═══ Provided data
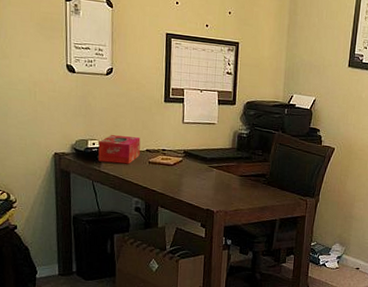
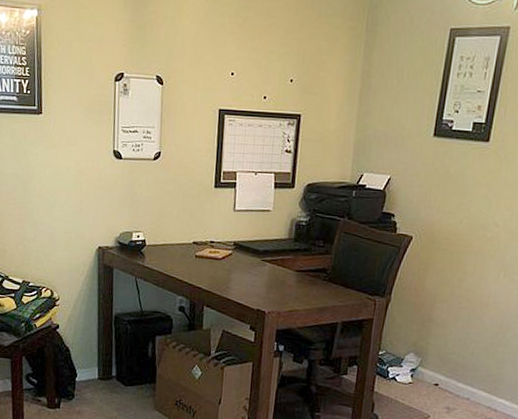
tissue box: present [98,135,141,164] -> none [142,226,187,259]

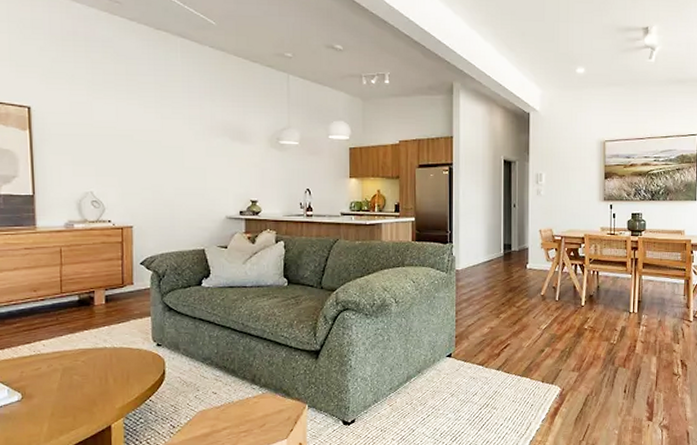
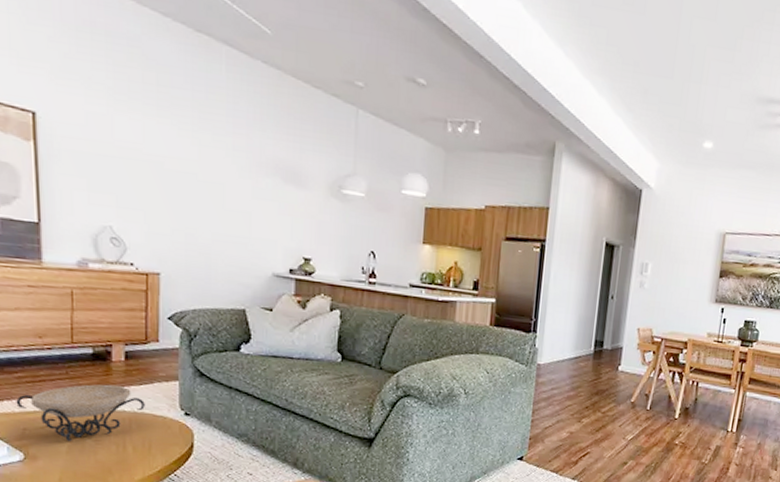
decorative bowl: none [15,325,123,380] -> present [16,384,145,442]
══════
═══ Provided data
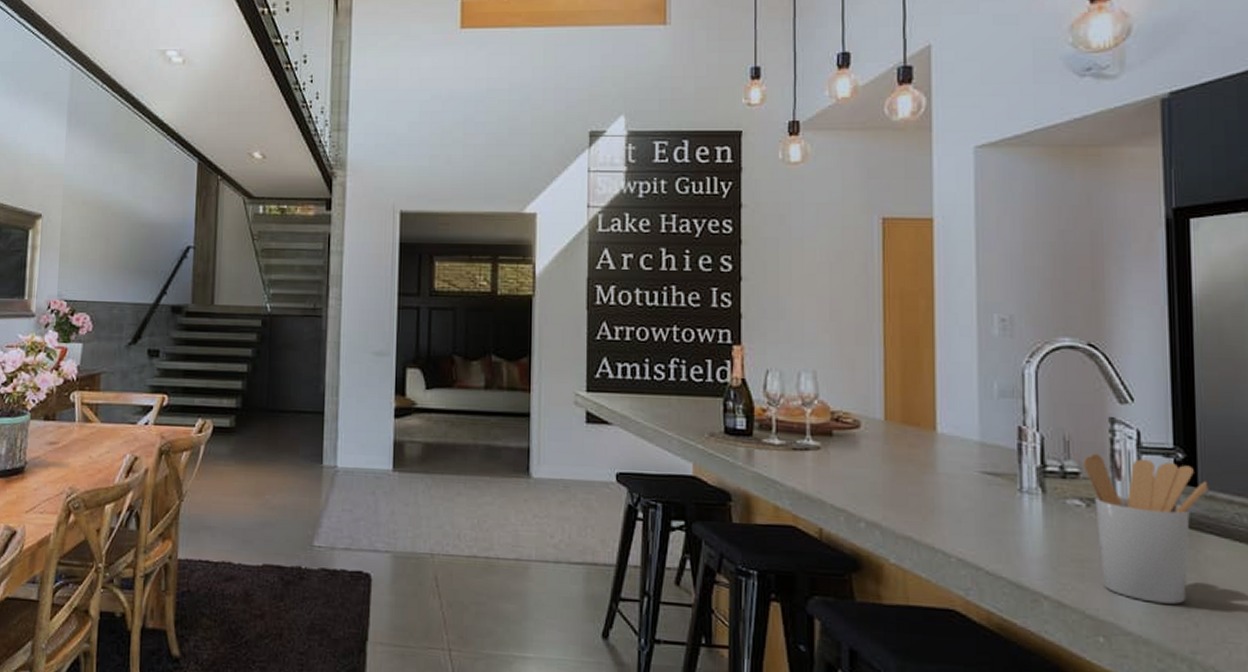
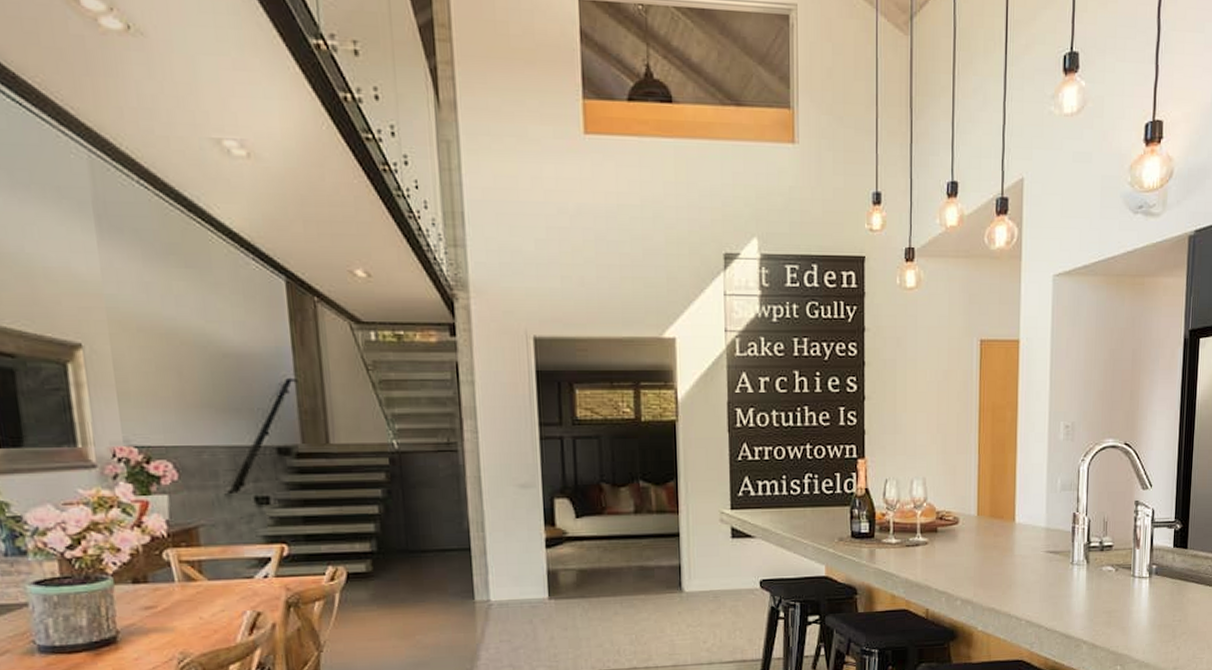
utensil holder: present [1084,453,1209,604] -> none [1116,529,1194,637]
══════
◆ **Work item**
With pictures excluded, reproduce exactly the lines above from the one containing "tissue box: present" down to the one containing "decorative bowl: none", those two included.

◆ **Exercise solution**
tissue box: present [98,135,141,164] -> none [142,226,187,259]

decorative bowl: none [15,325,123,380] -> present [16,384,145,442]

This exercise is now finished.